# Exercise aim
The task calls for every entry to be printed word for word, without the images.

(Items from a dataset)
▶

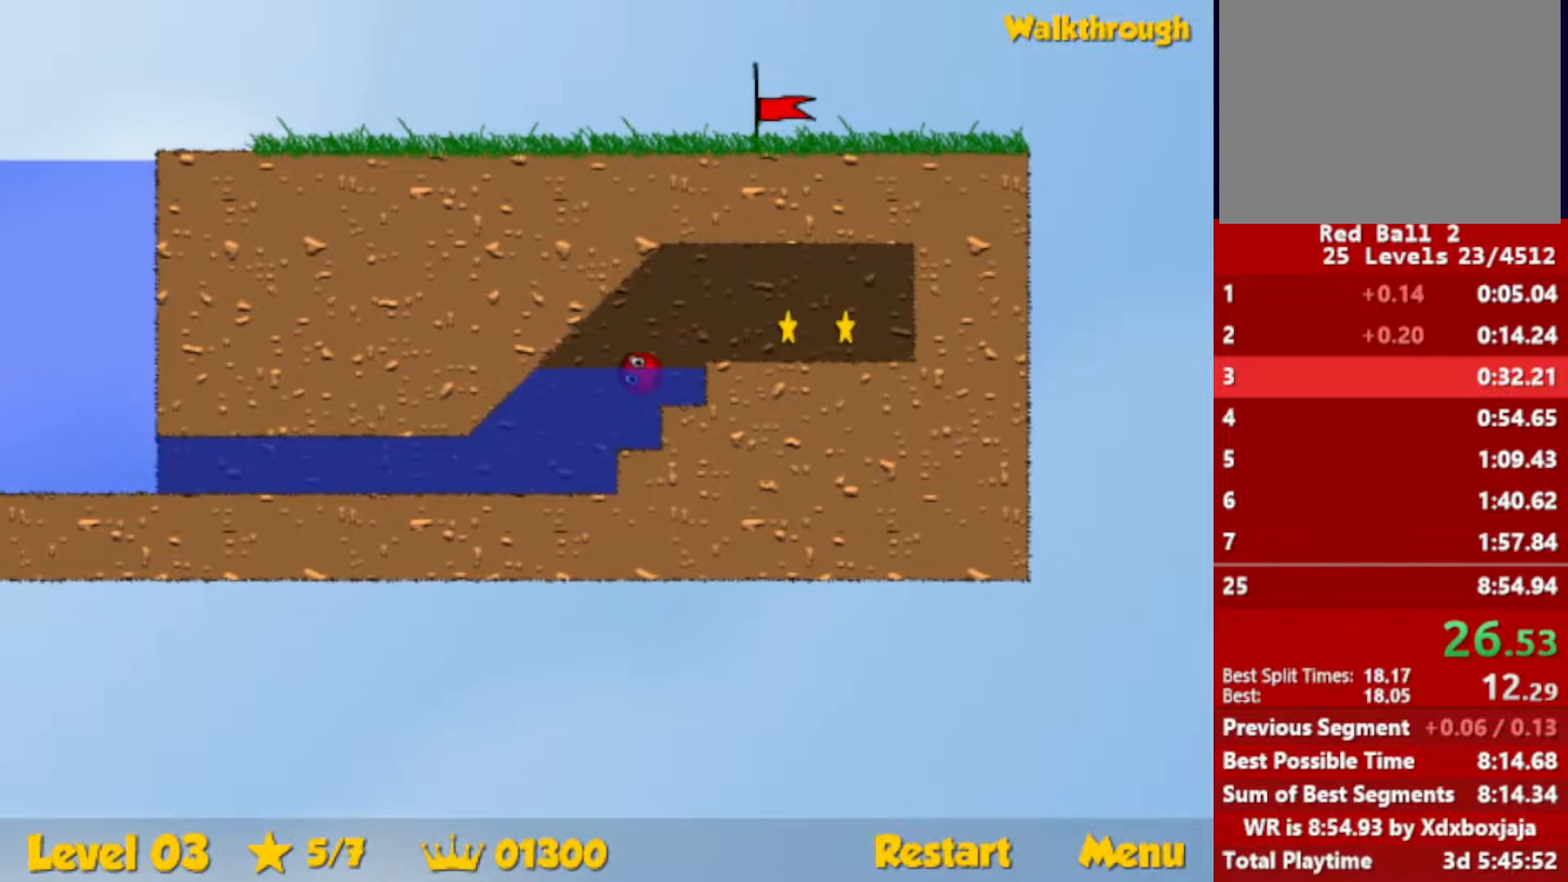
{"keys": ["right"], "events": [[33, "down", "down"], [100, "down", "up"]]}
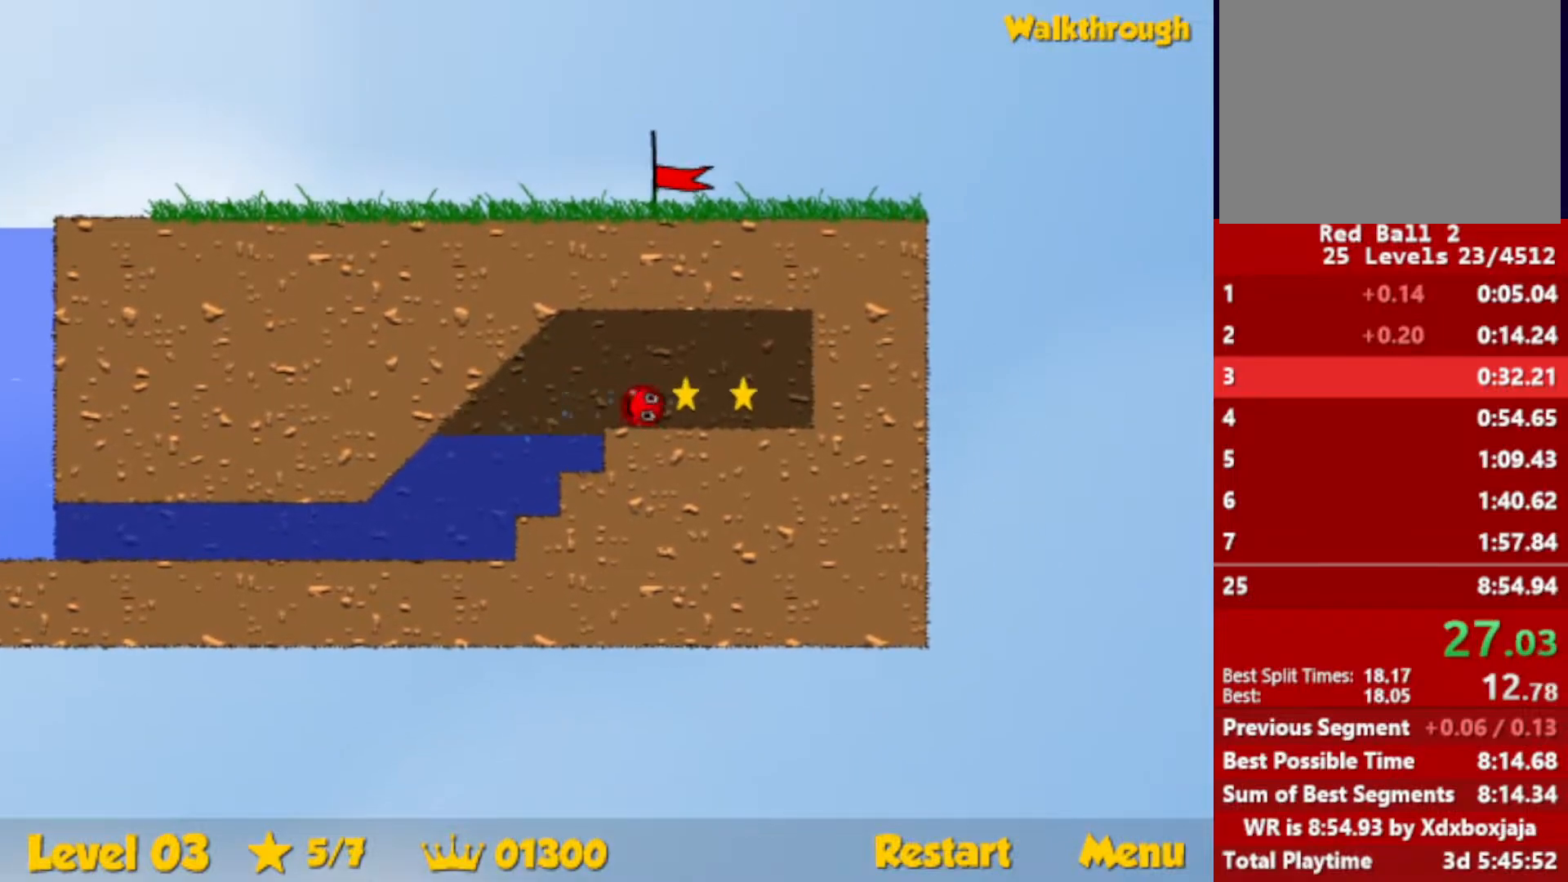
{"keys": ["left"], "events": [[117, "down", "down"], [117, "left", "down"], [150, "right", "up"], [367, "down", "up"]]}
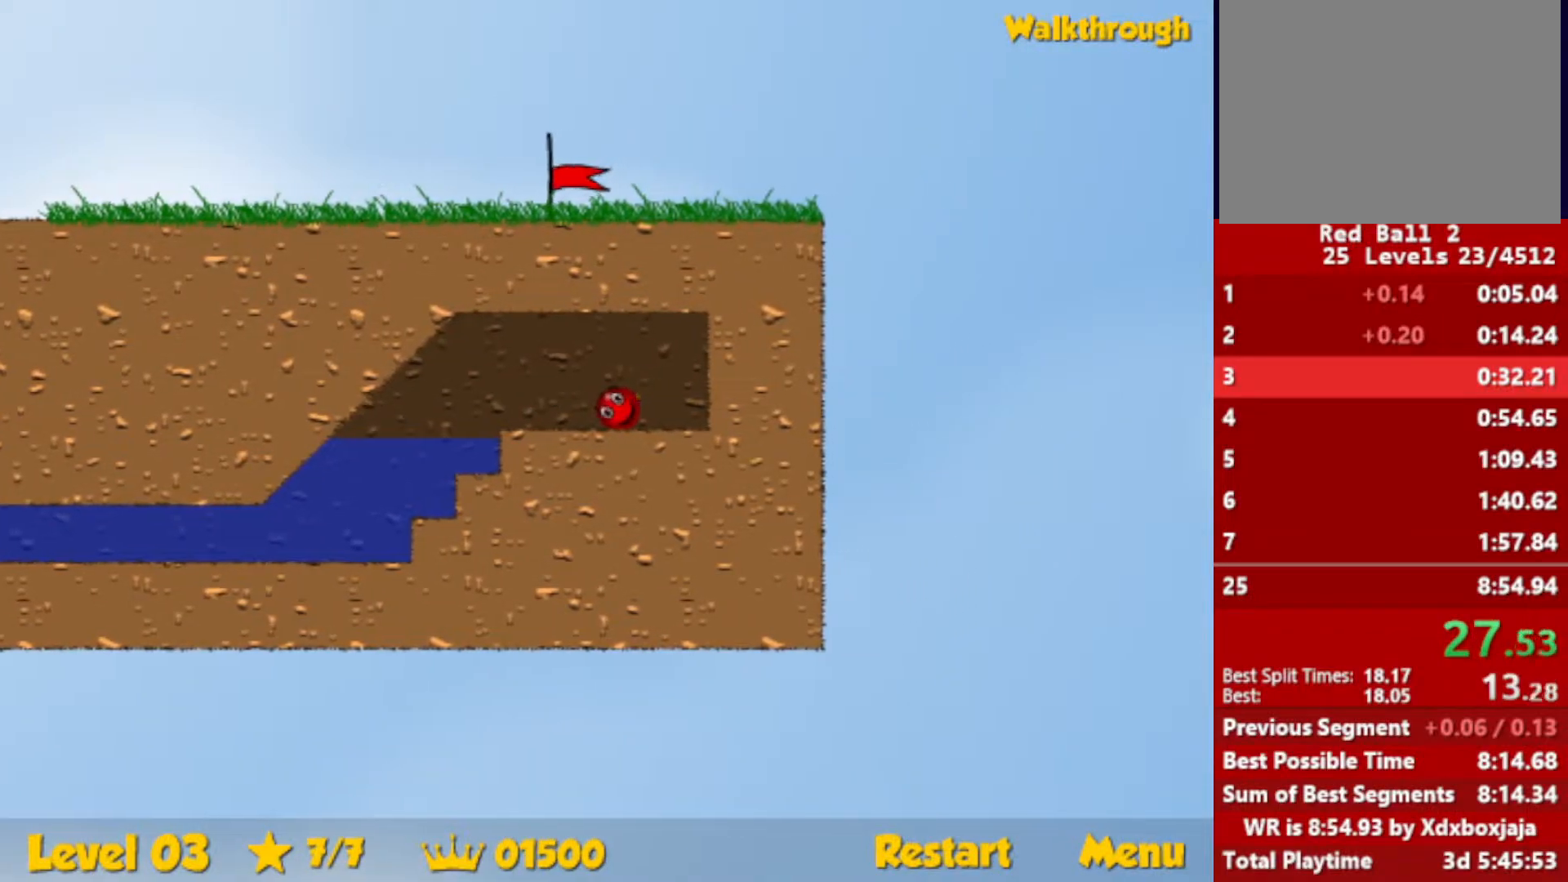
{"keys": ["down", "left"], "events": [[450, "down", "down"]]}
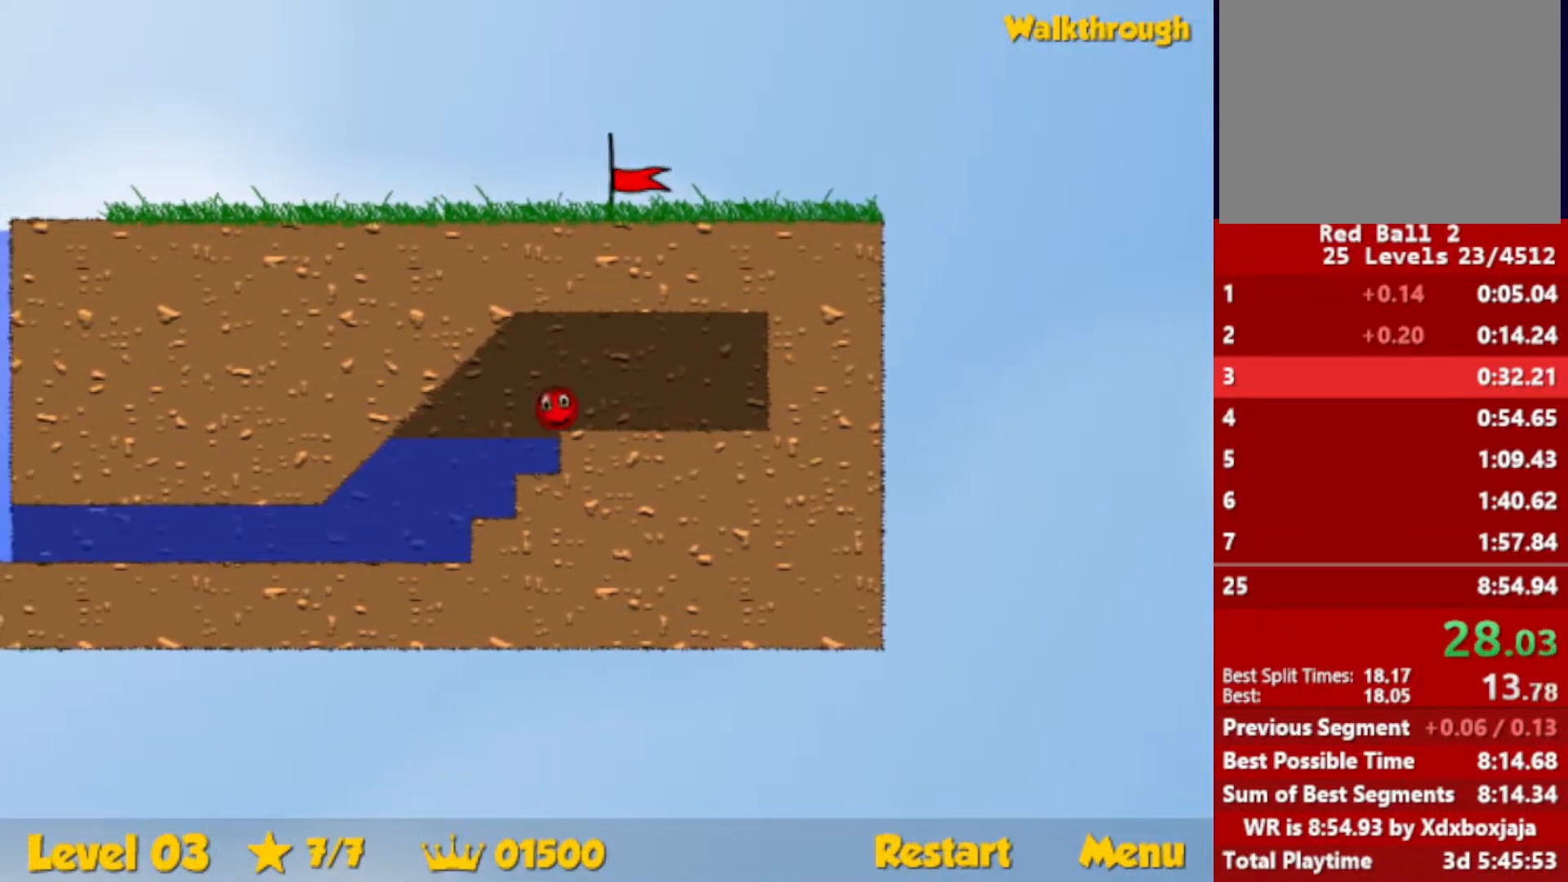
{"keys": ["down", "left"], "events": []}
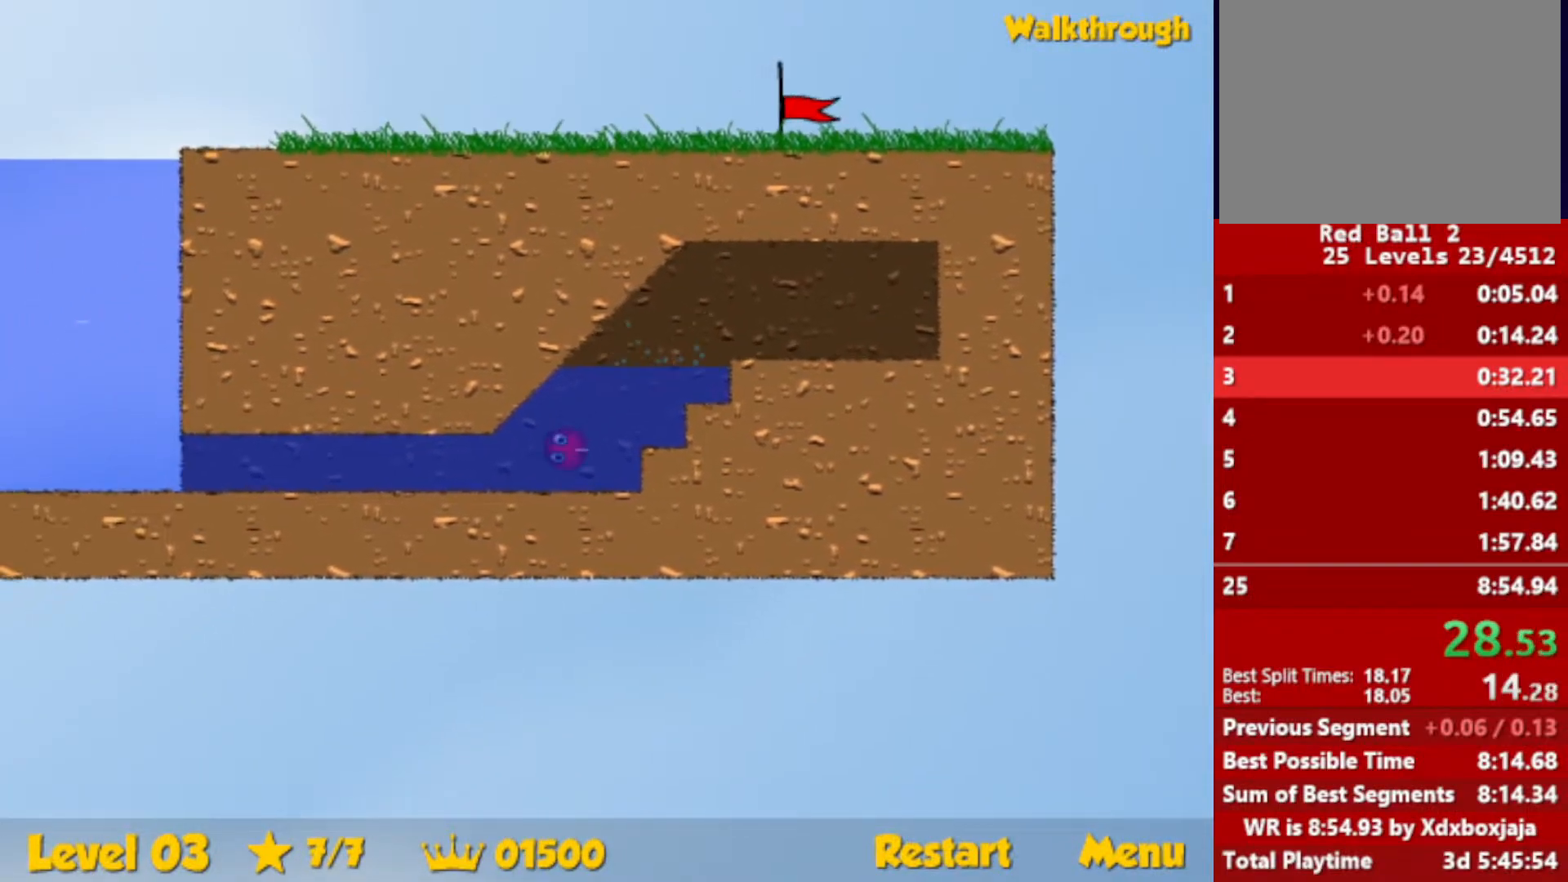
{"keys": ["down", "left", "up"], "events": [[133, "up", "down"]]}
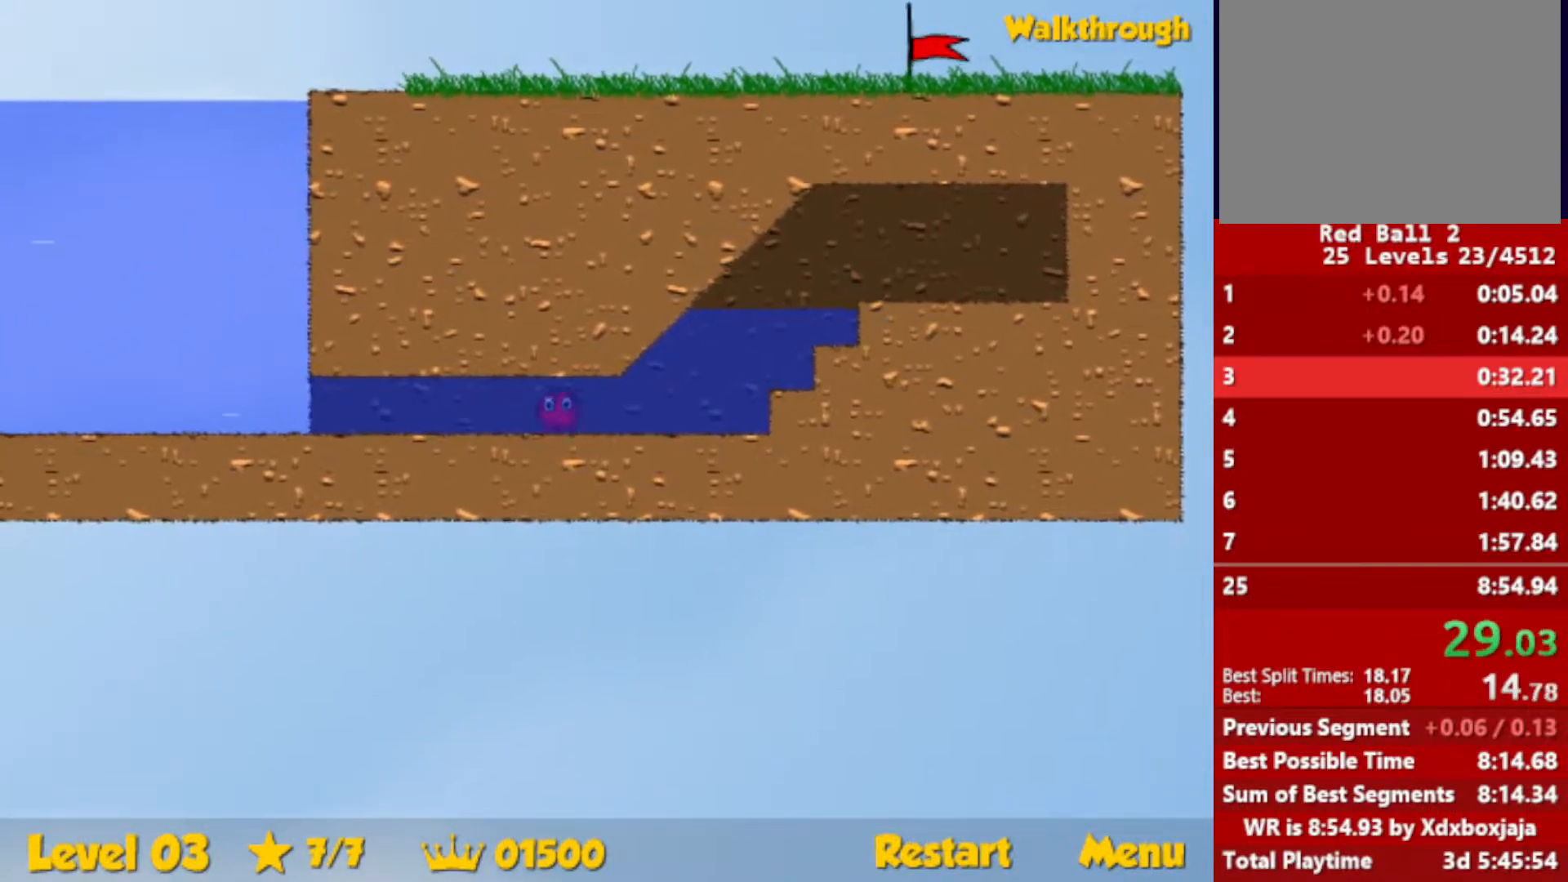
{"keys": ["down", "left", "up"], "events": []}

◀

# Task result
{"keys": ["right"], "events": [[33, "down", "down"], [100, "down", "up"]]}
{"keys": ["left"], "events": [[117, "down", "down"], [117, "left", "down"], [150, "right", "up"], [367, "down", "up"]]}
{"keys": ["down", "left"], "events": [[450, "down", "down"]]}
{"keys": ["down", "left"], "events": []}
{"keys": ["down", "left", "up"], "events": [[133, "up", "down"]]}
{"keys": ["down", "left", "up"], "events": []}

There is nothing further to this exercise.